The threat to lives and livelihoods posed by landmine contamination remains an issue in other parts of Myanmar where the military has engaged in conflict with armed groups. In 2017, Amnesty International documented several incidents of landmines injuring Rohingya women, men and children along the border of Myanmar’s Rakhine State and Bangladesh.
The military’s depraved use of landmines in homes and villages will continue to have devastating effects on civilians in Kayah State for years to come.
Rawya Rageh, Senior Crisis Adviser at Amnesty International
“The military’s depraved use of landmines in homes and villages will continue to have devastating effects on civilians in Kayah State for years to come.

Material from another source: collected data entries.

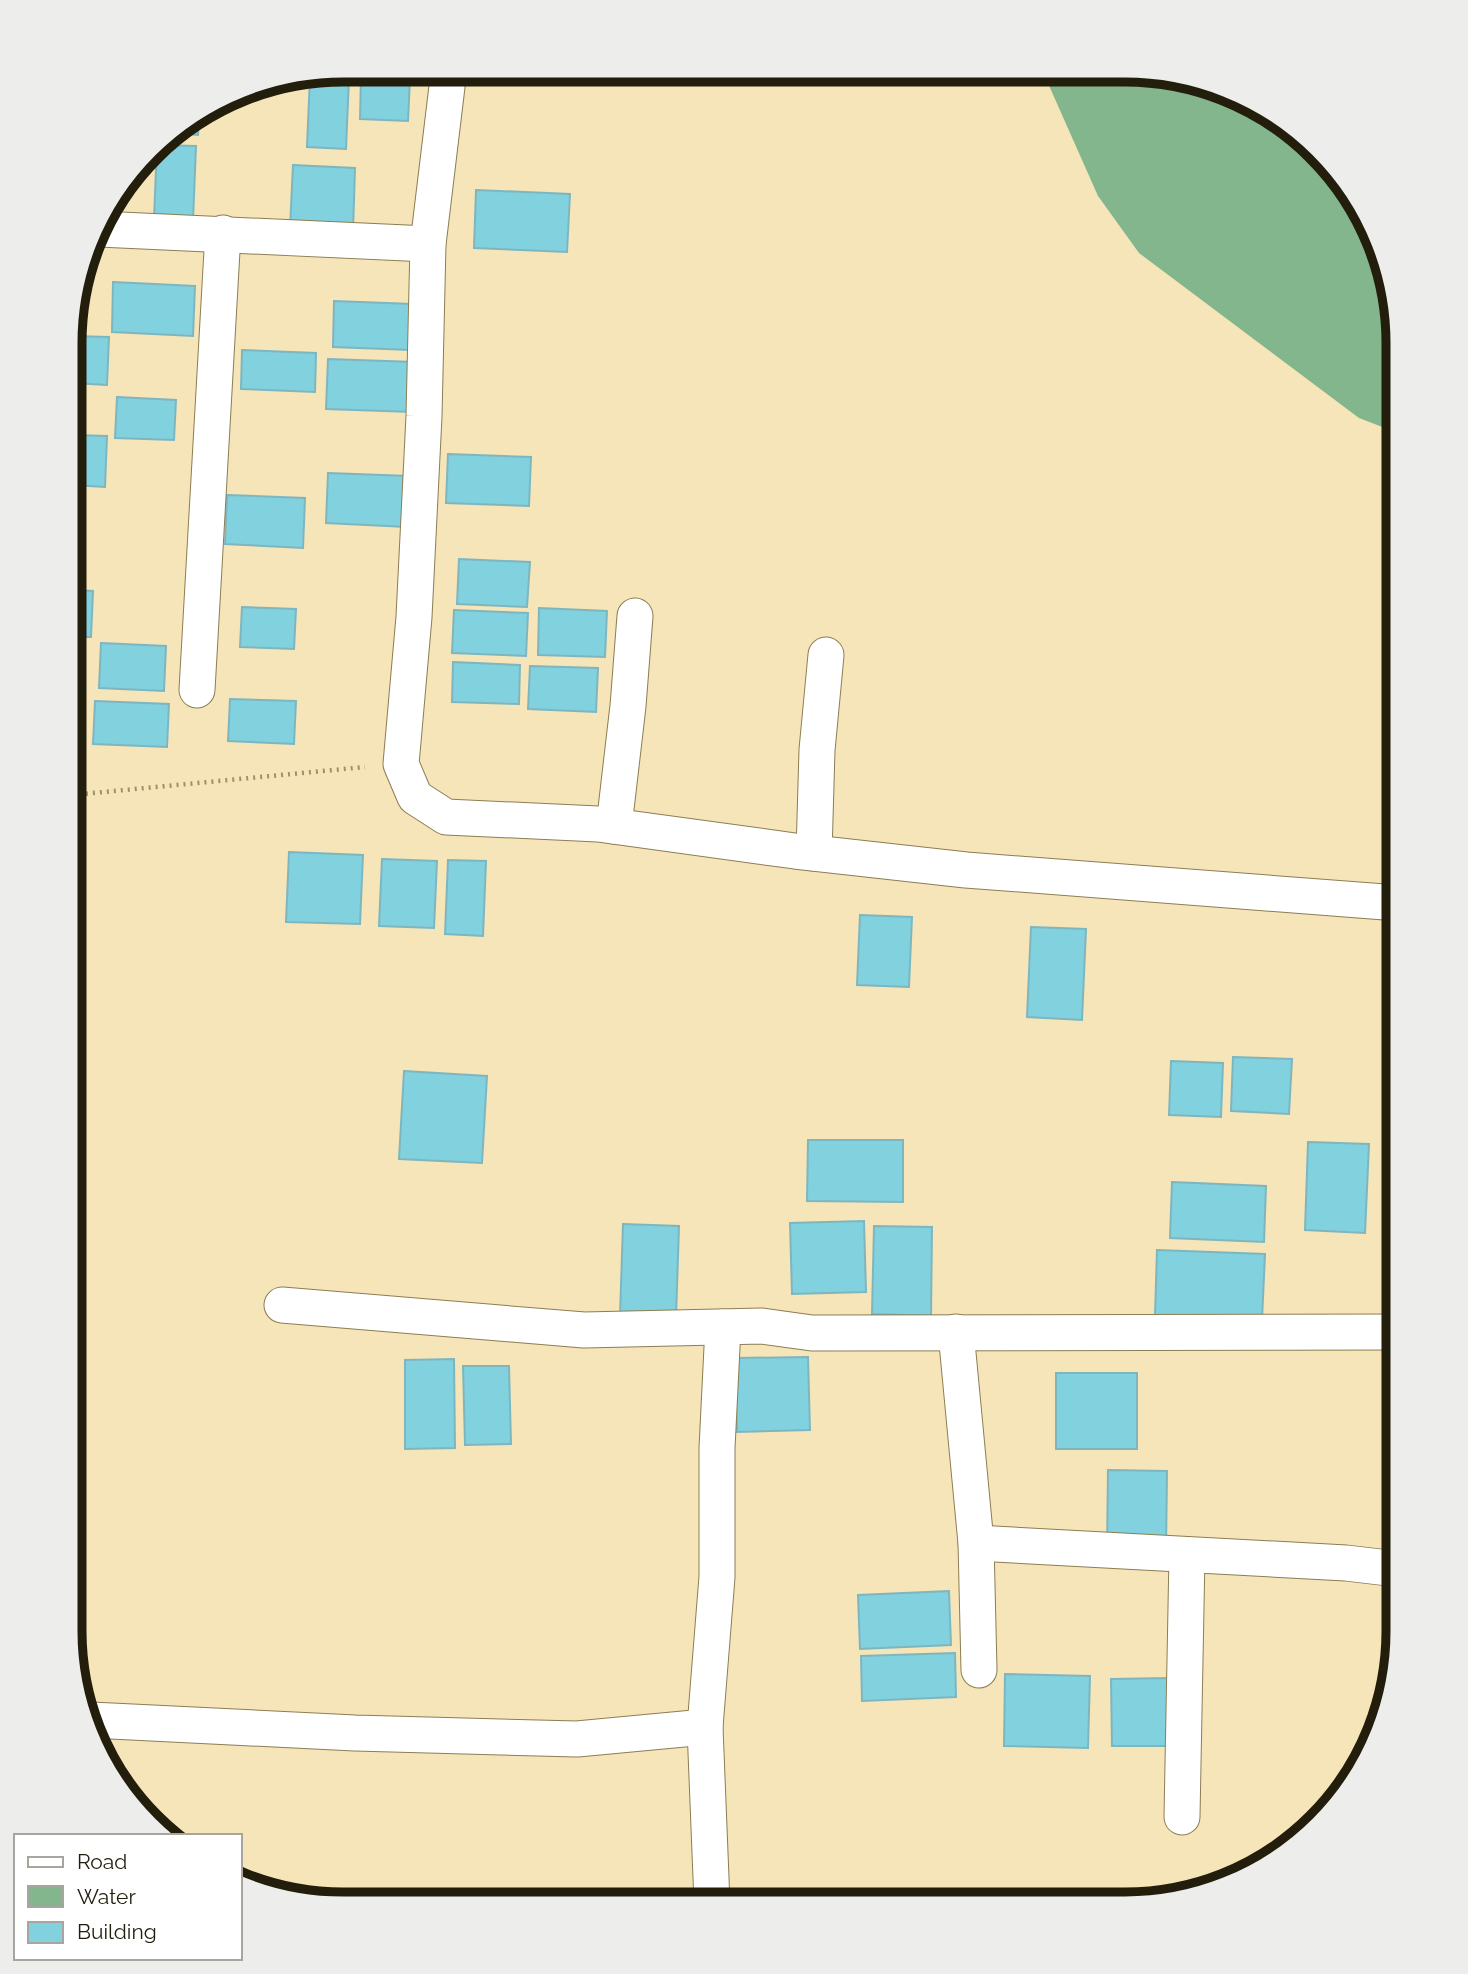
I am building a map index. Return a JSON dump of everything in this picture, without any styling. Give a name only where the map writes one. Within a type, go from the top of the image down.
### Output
[{"type":"street","points":[[448,82],[428,244],[424,416],[414,617],[401,764],[415,797],[446,817],[614,826],[966,870],[1386,903]]},
{"type":"street","points":[[108,229],[428,244]]},
{"type":"street","points":[[197,690],[223,233]]},
{"type":"street","points":[[614,826],[635,616]]},
{"type":"street","points":[[814,853],[817,750],[826,655]]},
{"type":"street","points":[[282,1305],[584,1330],[762,1326],[812,1334],[1386,1332]]},
{"type":"street","points":[[712,1892],[705,1727],[717,1577],[718,1447],[723,1327]]},
{"type":"street","points":[[956,1332],[976,1543],[979,1670]]},
{"type":"street","points":[[976,1543],[1386,1568]]},
{"type":"street","points":[[1182,1817],[1187,1555]]},
{"type":"street","points":[[98,1720],[355,1733],[577,1739],[705,1727]]},
{"type":"path","points":[[82,794],[401,764]]},
{"type":"water","points":[[1047,82],[1125,82],[1176,87],[1225,102],[1284,136],[1332,184],[1359,228],[1372,259],[1384,309],[1386,428],[1359,418],[1139,253],[1098,196]]},
{"type":"building","points":[[349,82],[346,149],[307,147],[310,84]]},
{"type":"building","points":[[361,82],[410,82],[408,121],[360,119]]},
{"type":"building","points":[[199,126],[198,135],[187,134]]},
{"type":"building","points":[[173,145],[196,146],[193,221],[154,219],[156,162]]},
{"type":"building","points":[[293,165],[355,168],[353,231],[290,228]]},
{"type":"building","points":[[476,190],[570,194],[567,252],[474,248]]},
{"type":"building","points":[[113,282],[195,286],[193,336],[112,332]]},
{"type":"building","points":[[334,301],[412,304],[410,350],[333,347]]},
{"type":"building","points":[[82,336],[109,337],[107,385],[82,384]]},
{"type":"building","points":[[242,350],[316,353],[315,392],[241,389]]},
{"type":"building","points":[[328,359],[415,362],[412,412],[326,409]]},
{"type":"building","points":[[117,397],[176,400],[174,440],[115,438]]},
{"type":"building","points":[[82,435],[107,436],[105,487],[82,486]]},
{"type":"building","points":[[448,454],[531,457],[529,506],[446,503]]},
{"type":"building","points":[[328,473],[409,476],[406,527],[326,523]]},
{"type":"building","points":[[227,495],[305,498],[303,548],[225,544]]},
{"type":"building","points":[[459,559],[530,562],[527,607],[457,604]]},
{"type":"building","points":[[82,590],[93,591],[91,637],[82,637]]},
{"type":"building","points":[[242,607],[296,609],[294,649],[240,647]]},
{"type":"building","points":[[539,608],[607,611],[605,657],[538,655]]},
{"type":"building","points":[[454,610],[528,613],[526,656],[452,653]]},
{"type":"building","points":[[101,643],[166,646],[164,691],[99,688]]},
{"type":"building","points":[[453,662],[520,665],[519,704],[452,702]]},
{"type":"building","points":[[530,666],[598,668],[596,712],[528,709]]},
{"type":"building","points":[[230,699],[296,701],[294,744],[228,741]]},
{"type":"building","points":[[95,701],[169,704],[167,747],[93,744]]},
{"type":"building","points":[[289,852],[363,855],[360,924],[286,922]]},
{"type":"building","points":[[382,859],[437,861],[434,928],[379,926]]},
{"type":"building","points":[[448,860],[486,861],[483,936],[445,934]]},
{"type":"building","points":[[860,915],[912,917],[909,987],[857,985]]},
{"type":"building","points":[[1031,927],[1086,929],[1082,1020],[1027,1017]]},
{"type":"building","points":[[1233,1057],[1292,1059],[1289,1114],[1231,1111]]},
{"type":"building","points":[[1171,1061],[1223,1063],[1221,1117],[1169,1115]]},
{"type":"building","points":[[404,1071],[487,1076],[482,1163],[399,1159]]},
{"type":"building","points":[[808,1140],[903,1140],[903,1202],[807,1201]]},
{"type":"building","points":[[1308,1142],[1369,1144],[1365,1233],[1305,1230]]},
{"type":"building","points":[[1172,1182],[1266,1186],[1264,1242],[1170,1238]]},
{"type":"building","points":[[864,1221],[866,1292],[792,1294],[790,1223]]},
{"type":"building","points":[[623,1224],[679,1226],[676,1318],[620,1316]]},
{"type":"building","points":[[874,1226],[932,1227],[931,1316],[872,1314]]},
{"type":"building","points":[[1157,1250],[1265,1254],[1262,1320],[1155,1315]]},
{"type":"building","points":[[808,1357],[810,1430],[737,1432],[735,1358]]},
{"type":"building","points":[[454,1359],[455,1448],[405,1449],[405,1360]]},
{"type":"building","points":[[463,1366],[509,1366],[511,1444],[465,1445]]},
{"type":"building","points":[[1056,1373],[1137,1373],[1137,1449],[1056,1449]]},
{"type":"building","points":[[1108,1470],[1167,1471],[1166,1551],[1107,1550]]},
{"type":"building","points":[[949,1591],[951,1645],[860,1649],[858,1595]]},
{"type":"building","points":[[955,1653],[956,1697],[862,1701],[861,1656]]},
{"type":"building","points":[[1005,1674],[1090,1676],[1088,1748],[1004,1746]]},
{"type":"building","points":[[1170,1678],[1171,1746],[1112,1746],[1111,1679]]}]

We know from bitter experience that civilian deaths and injuries will mount over time, and the widespread contamination is already blocking people from returning to their homes and farmland,” said Rawya Rageh, Senior Crisis Adviser at Amnesty International.
“Myanmar’s military leadership should immediately end its use of landmines and join the majority of the world in supporting the Mine Ban Treaty, which includes provisions for demining and victim assistance. “There is an urgent need for a scaled-up humanitarian response that addresses rising food insecurity and ensures proper rehabilitative, psychosocial, and other needed care for landmine survivors, as well as adequate planning for and resourcing of post-conflict demining operations to clear contaminated areas.”